12.2De rechtbank is verder van oordeel dat verweerder een nieuw besluit moet nemen op het bezwaar tegen de afwijzing van het beroep op de hardheidsclausule met inachtneming van hetgeen in deze uitspraak is overwogen. Hierbij zal verweerder moeten beoordelen of de beschreven ontwikkeling in het bedrijfsontwikkelingsplan geheel of overwegend overeenkomt met de situatie die is aangevraagd op 17 juni 2010. Verder zal verweerder moeten bezien of dit zal leiden tot een onbillijkheid van overwegende aard. Verder zal verweerder in het nieuwe besluit moeten beoordelen of de van eiseres gevergde investeringen kunnen leiden tot een zodanig onrendabele bedrijfsvoering dat deze niet van eiseres kunnen worden verlangd en daarmee kunnen leiden tot een onbillijkheid van overwegende aard. Gesteld dat deze omstandigheden (zowel afzonderlijk als tezamen bezien) leiden tot een onbillijkheid van overwegende aard, zal verweerder moeten beoordelen of toepassing van de hardheidsclausule een negatieve invloed heeft op het streven naar de bescherming van Natura 2000-gebieden. Van eiseres kan niet worden gevergd dat hij investeringen moet plegen als de uitkomst van de nieuwe beoordeling van verweerder ongewis is. De rechtbank zal daarom bepalen dat de begunstigingstermijn pas gaat lopen nadat verweerder een nieuw besluit heeft genomen op het bezwaar tegen de afwijzing van het beroep op de hardheidsclausule.
13. Omdat het beroep tegen het bestreden besluit 1 gegrond is verklaard, bepaalt de rechtbank dat verweerder het door eiseres betaalde griffierecht vergoedt. In de zaak
SHE 18/175 was nog geen griffierecht geheven.

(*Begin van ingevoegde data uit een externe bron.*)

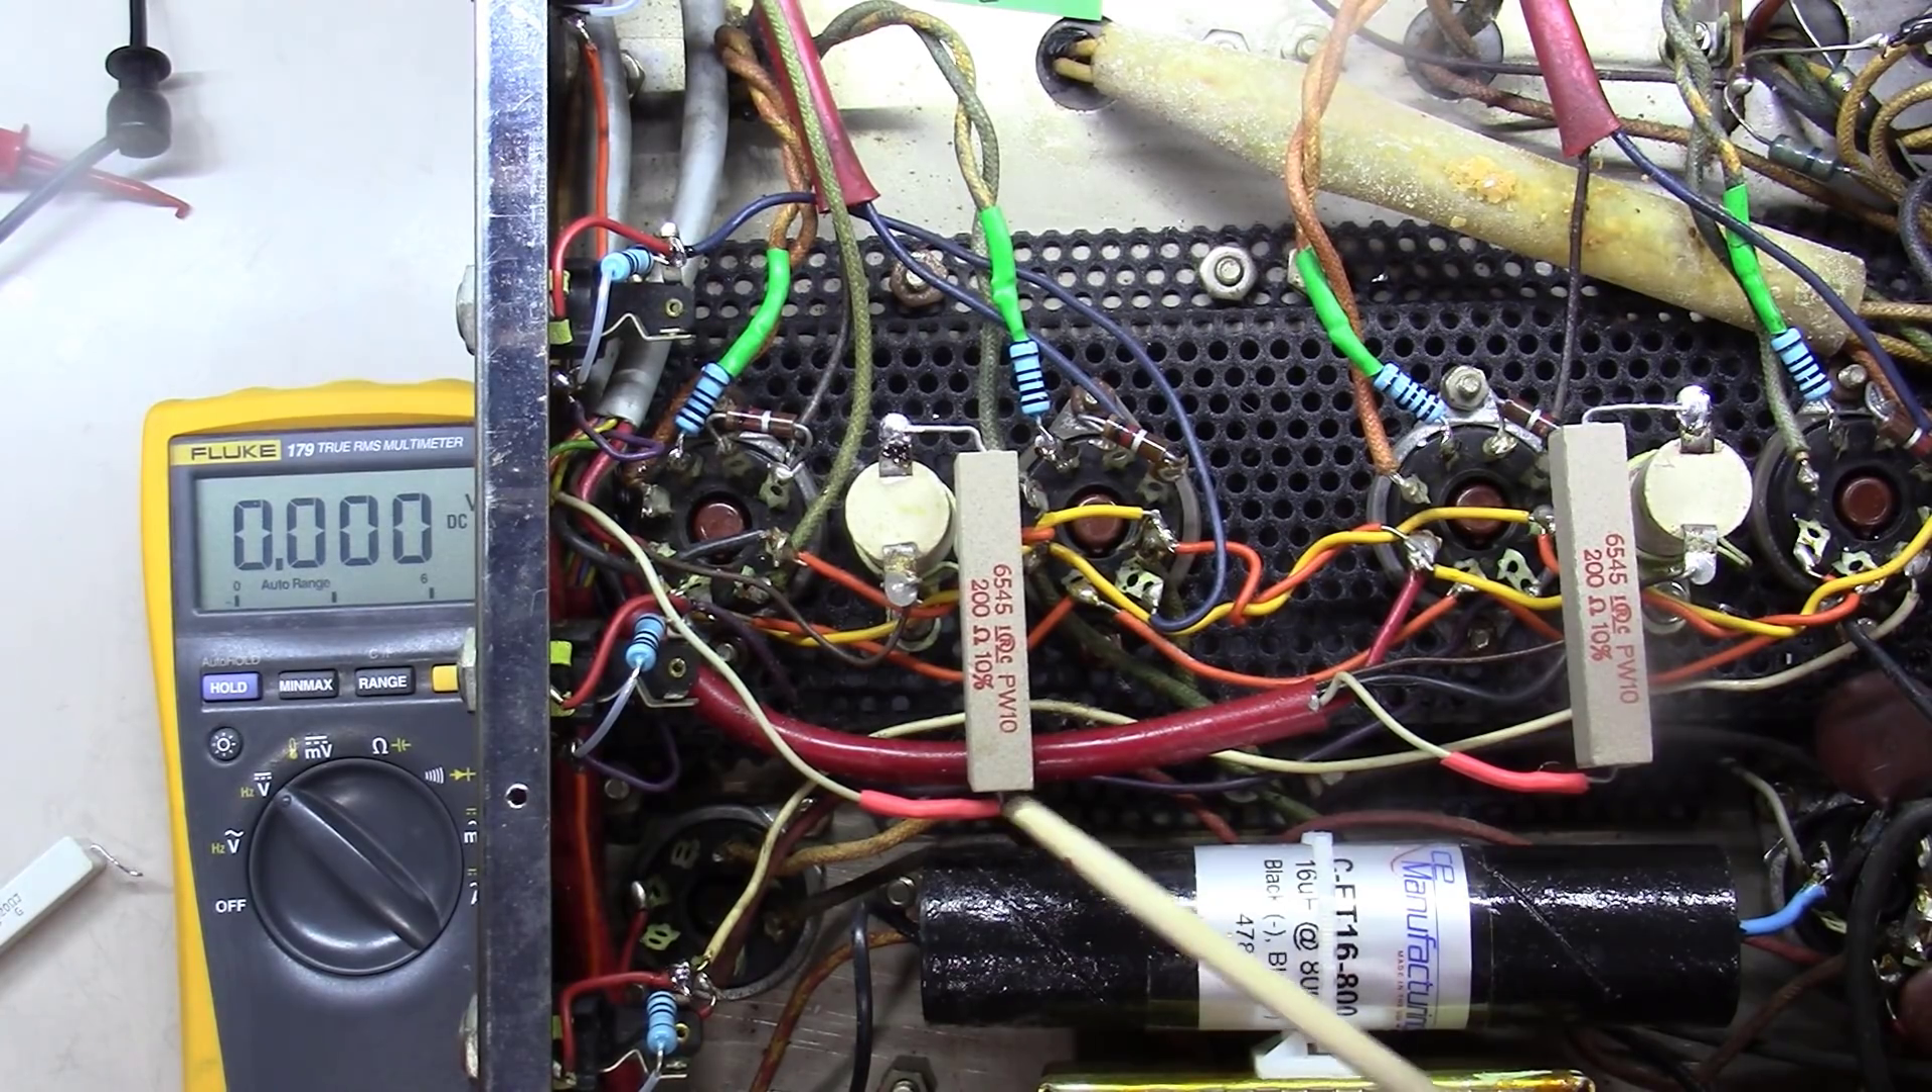Okay, and we've got the heat shrink done.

14. De rechtbank veroordeelt verweerder in de door eiseres gemaakte proceskosten. Deze kosten stelt de rechtbank op grond van het Besluit proceskosten bestuursrecht voor de door een derde beroepsmatig verleende rechtsbijstand vast op € 1.503,00 (1 punt voor het beroepschrift tegen bestreden besluit 1, 1 punt voor het beroepschrift tegen bestreden besluit 2 en 1 punt voor het verschijnen ter zitting, met een waarde per punt van € 501,00 en een wegingsfactor 1). De rechtbank ziet geen aanleiding voor het toekennen van een proceskostenveroordeling in verband met het herroepen van het primaire besluit 1, omdat eiseres in deze uitspraak inhoudelijk dezelfde last krijgt opgelegd.
Beslissing
verklaart de beroepen gegrond;
vernietigt de bestreden besluiten 1 en 2;
herroept het primaire besluit 1;
bepaalt dat verweerder een nieuw besluit op bezwaar tegen het primaire besluit 2 moet nemen met inachtneming van hetgeen is overwogen in deze uitspraak;
gelast eiseres om artikel 1.4 van de Vnb2016 na te leven op straffe van een dwangsom van € 2.500,00 per week met een maximum van € 25.000,00, met ingang van de dag na het verstrijken van een termijn van vier maanden nadat verweerder een nieuw besluit heeft genomen op het bezwaarschrift tegen het primaire besluit 2;
bepaalt dat deze uitspraak in de plaats treedt van de vernietigde bestreden besluiten;
draagt verweerder op het betaalde griffierecht van € 333,00 aan eiseres te vergoeden;
veroordeelt verweerder in de proceskosten van eiseres tot een bedrag van € 1.503,00.
Deze uitspraak is gedaan door mr. J. Heijerman, voorzitter, en mr. M.J.H.M. Verhoeven en mr. J.H.G van den Broek, leden, in aanwezigheid van A.J.H. van der Donk, griffier. De beslissing is in het openbaar uitgesproken op 5 februari 2018.